Religions are not disadvantaged by not being allowed to dictate behavior to the country/state/county/city as a whole.  Because if they were allowed to do so, it would preclude freedom of religion itself, by legislating religious doctrine. I don’t even know what more can be said here.


Young said this argument likens religion to corporate entities. It holds that religions, like corporations, are usually motivated by money and power and are prone to socially harmful behavior and misconduct and need to be regulated heavily. Religions endanger social justice, harmony and diversity.

These three arguments may pose a threat to religious liberty, but Young cautioned against casting the arguments proponents as enemies. “I don’t think these people are, for the most part, ill intentioned. I don’t think they are out there saying, ‘Let’s see if we can suppress a religion today,'” Young said. “That is not what is going on.”

Young admitted that even though he sees the danger of these arguments, they are not even on the public’s radar.

Young said polling data shows that the majority of Americans believe religion is essential, but also think the amount of protection religion has is about the right amount.

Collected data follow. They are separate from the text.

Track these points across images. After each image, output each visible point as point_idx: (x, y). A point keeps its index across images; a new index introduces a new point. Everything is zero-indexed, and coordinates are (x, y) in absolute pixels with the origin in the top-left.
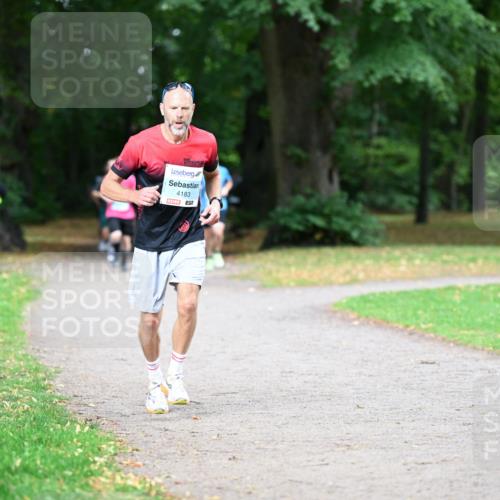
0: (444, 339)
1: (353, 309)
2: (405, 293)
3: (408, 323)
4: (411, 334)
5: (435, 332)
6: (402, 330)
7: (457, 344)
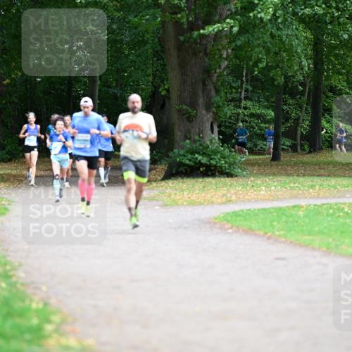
0: (291, 242)
1: (228, 221)
2: (264, 209)
3: (266, 231)
4: (269, 238)
5: (285, 237)
6: (263, 236)
7: (301, 245)
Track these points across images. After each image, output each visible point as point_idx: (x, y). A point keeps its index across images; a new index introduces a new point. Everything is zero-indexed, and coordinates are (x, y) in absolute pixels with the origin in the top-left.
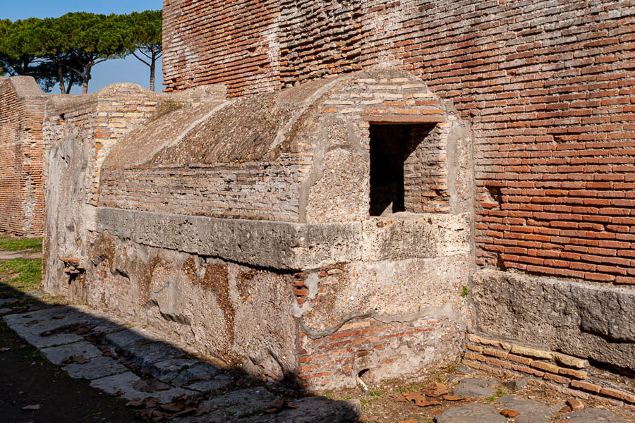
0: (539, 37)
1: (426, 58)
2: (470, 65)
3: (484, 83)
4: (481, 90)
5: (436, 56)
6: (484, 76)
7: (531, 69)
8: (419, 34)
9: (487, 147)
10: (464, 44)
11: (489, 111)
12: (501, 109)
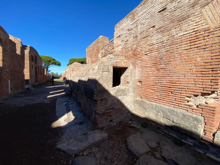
0: (154, 45)
1: (126, 55)
2: (136, 55)
3: (139, 59)
4: (138, 60)
5: (128, 54)
6: (139, 57)
7: (151, 54)
8: (125, 50)
9: (139, 73)
10: (134, 51)
11: (139, 65)
12: (143, 64)
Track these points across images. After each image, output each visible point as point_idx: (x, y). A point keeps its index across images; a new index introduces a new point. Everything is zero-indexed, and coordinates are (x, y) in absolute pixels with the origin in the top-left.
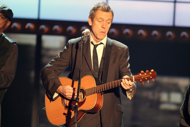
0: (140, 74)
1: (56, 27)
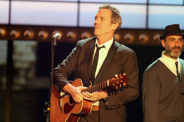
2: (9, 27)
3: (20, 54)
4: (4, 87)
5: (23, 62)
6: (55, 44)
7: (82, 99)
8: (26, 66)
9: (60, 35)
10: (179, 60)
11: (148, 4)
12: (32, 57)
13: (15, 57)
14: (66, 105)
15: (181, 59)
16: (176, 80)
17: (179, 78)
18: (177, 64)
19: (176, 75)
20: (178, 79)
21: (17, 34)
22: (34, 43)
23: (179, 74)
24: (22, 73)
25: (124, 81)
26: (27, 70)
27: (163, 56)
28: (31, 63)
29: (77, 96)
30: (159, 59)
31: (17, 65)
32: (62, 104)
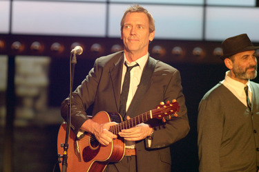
0: (159, 108)
1: (36, 45)
2: (9, 38)
3: (26, 76)
4: (2, 122)
5: (29, 87)
6: (75, 61)
7: (111, 140)
8: (33, 92)
9: (82, 49)
10: (249, 83)
11: (205, 6)
12: (42, 80)
13: (18, 80)
14: (86, 150)
15: (252, 82)
16: (245, 113)
17: (250, 109)
18: (246, 89)
19: (246, 105)
20: (248, 110)
22: (44, 60)
23: (251, 104)
24: (28, 102)
25: (175, 111)
26: (36, 98)
27: (227, 78)
28: (40, 88)
29: (104, 136)
30: (222, 82)
31: (21, 91)
32: (80, 149)
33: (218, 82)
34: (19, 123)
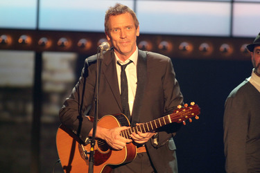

They are more worried about the government promoting and sustaining religion. “The perception is not that there is some problem arising in this gradual way,” Young said.

To you, sir, I say, what?  While I would say that some religious organizations operate more like businesses than others (for instance, I think that the LDS church and Scientology bear a distinct resemblance to business), they are treated totally differently.  I have no idea where this terrified panic comes from; if I didn’t know better, I would think he was a subscriber to Wing Nut World Net Daily.  I read a decent amount of liberal media and I have never once come across someone suggesting strict regulation of religion; funny thing about lots of liberals, we like free speech, even if we don’t agree with it.

Overall, I was super disappointed to read this.  I suppose I simply expected better of the head of a public university in Salt Lake.  I forgot, though, we don’t actually have that much diversity in political views: we have republicans and moderate republicans.